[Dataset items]
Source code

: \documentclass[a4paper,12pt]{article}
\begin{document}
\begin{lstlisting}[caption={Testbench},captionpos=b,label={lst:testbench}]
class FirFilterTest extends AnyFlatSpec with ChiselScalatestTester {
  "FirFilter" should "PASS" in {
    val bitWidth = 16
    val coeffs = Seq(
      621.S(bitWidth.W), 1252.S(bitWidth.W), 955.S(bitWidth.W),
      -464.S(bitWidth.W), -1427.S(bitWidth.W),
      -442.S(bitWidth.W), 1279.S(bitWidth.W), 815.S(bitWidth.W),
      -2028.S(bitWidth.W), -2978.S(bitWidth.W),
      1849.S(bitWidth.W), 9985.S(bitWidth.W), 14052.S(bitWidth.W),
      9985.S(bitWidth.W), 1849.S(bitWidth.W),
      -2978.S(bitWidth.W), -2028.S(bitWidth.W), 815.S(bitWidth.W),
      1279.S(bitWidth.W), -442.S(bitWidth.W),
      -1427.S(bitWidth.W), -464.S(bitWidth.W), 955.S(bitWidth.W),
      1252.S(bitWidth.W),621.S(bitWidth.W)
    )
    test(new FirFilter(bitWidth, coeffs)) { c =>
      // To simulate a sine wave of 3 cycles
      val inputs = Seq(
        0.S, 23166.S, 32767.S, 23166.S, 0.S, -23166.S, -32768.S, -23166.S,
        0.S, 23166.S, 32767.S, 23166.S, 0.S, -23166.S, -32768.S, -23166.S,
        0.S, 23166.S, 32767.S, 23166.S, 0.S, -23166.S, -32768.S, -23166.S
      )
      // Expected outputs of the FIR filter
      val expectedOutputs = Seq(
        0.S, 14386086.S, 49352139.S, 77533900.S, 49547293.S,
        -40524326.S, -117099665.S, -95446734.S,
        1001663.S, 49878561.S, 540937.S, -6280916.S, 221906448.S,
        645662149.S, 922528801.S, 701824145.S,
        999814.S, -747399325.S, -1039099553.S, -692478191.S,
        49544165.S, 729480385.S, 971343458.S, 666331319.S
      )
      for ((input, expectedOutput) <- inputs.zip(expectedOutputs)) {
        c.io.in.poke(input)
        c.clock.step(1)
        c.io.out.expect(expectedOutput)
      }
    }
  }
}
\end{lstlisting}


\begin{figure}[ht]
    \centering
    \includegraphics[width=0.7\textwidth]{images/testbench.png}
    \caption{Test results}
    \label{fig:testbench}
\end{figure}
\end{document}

■ **About this exercise**:
Go through the data above and copy all of it exactly.

■ **Finished exercise**:
Source code

: \documentclass[a4paper,12pt]{article}
\begin{document}
\begin{lstlisting}[caption={Testbench},captionpos=b,label={lst:testbench}]
class FirFilterTest extends AnyFlatSpec with ChiselScalatestTester {
  "FirFilter" should "PASS" in {
    val bitWidth = 16
    val coeffs = Seq(
      621.S(bitWidth.W), 1252.S(bitWidth.W), 955.S(bitWidth.W),
      -464.S(bitWidth.W), -1427.S(bitWidth.W),
      -442.S(bitWidth.W), 1279.S(bitWidth.W), 815.S(bitWidth.W),
      -2028.S(bitWidth.W), -2978.S(bitWidth.W),
      1849.S(bitWidth.W), 9985.S(bitWidth.W), 14052.S(bitWidth.W),
      9985.S(bitWidth.W), 1849.S(bitWidth.W),
      -2978.S(bitWidth.W), -2028.S(bitWidth.W), 815.S(bitWidth.W),
      1279.S(bitWidth.W), -442.S(bitWidth.W),
      -1427.S(bitWidth.W), -464.S(bitWidth.W), 955.S(bitWidth.W),
      1252.S(bitWidth.W),621.S(bitWidth.W)
    )
    test(new FirFilter(bitWidth, coeffs)) { c =>
      // To simulate a sine wave of 3 cycles
      val inputs = Seq(
        0.S, 23166.S, 32767.S, 23166.S, 0.S, -23166.S, -32768.S, -23166.S,
        0.S, 23166.S, 32767.S, 23166.S, 0.S, -23166.S, -32768.S, -23166.S,
        0.S, 23166.S, 32767.S, 23166.S, 0.S, -23166.S, -32768.S, -23166.S
      )
      // Expected outputs of the FIR filter
      val expectedOutputs = Seq(
        0.S, 14386086.S, 49352139.S, 77533900.S, 49547293.S,
        -40524326.S, -117099665.S, -95446734.S,
        1001663.S, 49878561.S, 540937.S, -6280916.S, 221906448.S,
        645662149.S, 922528801.S, 701824145.S,
        999814.S, -747399325.S, -1039099553.S, -692478191.S,
        49544165.S, 729480385.S, 971343458.S, 666331319.S
      )
      for ((input, expectedOutput) <- inputs.zip(expectedOutputs)) {
        c.io.in.poke(input)
        c.clock.step(1)
        c.io.out.expect(expectedOutput)
      }
    }
  }
}
\end{lstlisting}


\begin{figure}[ht]
    \centering
    \includegraphics[width=0.7\textwidth]{images/testbench.png}
    \caption{Test results}
    \label{fig:testbench}
\end{figure}
\end{document}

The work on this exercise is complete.